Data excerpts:
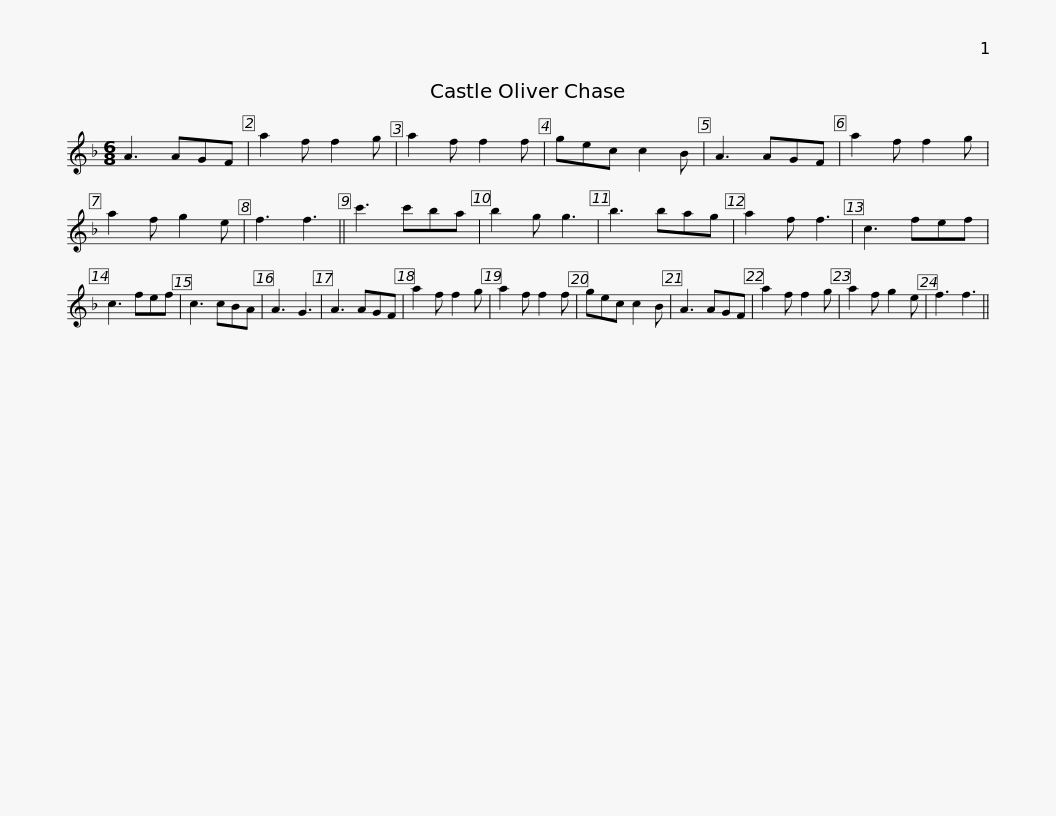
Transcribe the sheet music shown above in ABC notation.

X:1
L:1/8
M:6/8
I:linebreak $
K:F
V:1 treble
V:1
 A3 AGF | a2 f f2 g | a2 f f2 f | gec c2 B | A3 AGF | %5
 a2 f f2 g | a2 f g2 e | f3 f3 || c'3 c'ba |$ b2 g g3 | %10
 b3 bag | a2 f f3 | c3 fef | c3 fef | c3 cBA | %15
 A3 G3 | A3 AGF | a2 f f2 g | a2 f f2 f |$ gec c2 B | %20
 A3 AGF | a2 f f2 g | a2 f g2 e | f3 f3 || %24
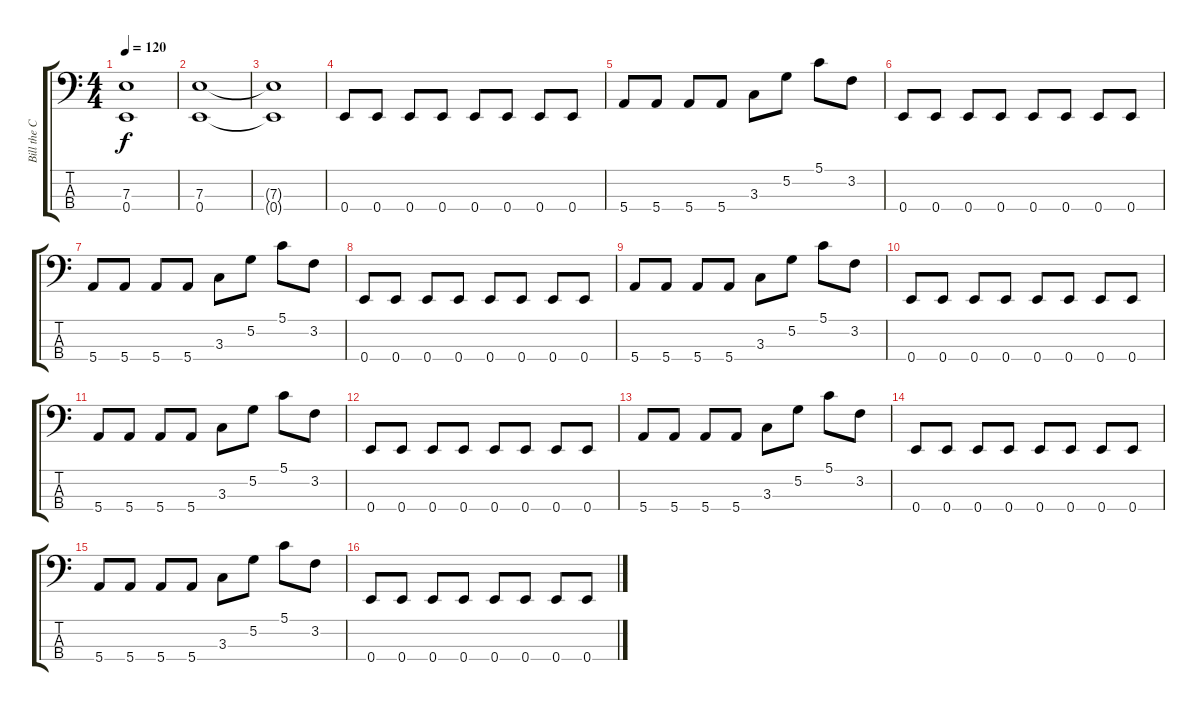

THE EXERCISE: Return every entry above verbatim, with each line unchanged and in its original order. Leave the pictures out.

TASK SOLUTION:
Transcribe the sheet music shown above in ABC notation.

X:1
L:1/8
M:6/8
I:linebreak $
K:F
V:1 treble
V:1
 A3 AGF | a2 f f2 g | a2 f f2 f | gec c2 B | A3 AGF | %5
 a2 f f2 g | a2 f g2 e | f3 f3 || c'3 c'ba |$ b2 g g3 | %10
 b3 bag | a2 f f3 | c3 fef | c3 fef | c3 cBA | %15
 A3 G3 | A3 AGF | a2 f f2 g | a2 f f2 f |$ gec c2 B | %20
 A3 AGF | a2 f f2 g | a2 f g2 e | f3 f3 || %24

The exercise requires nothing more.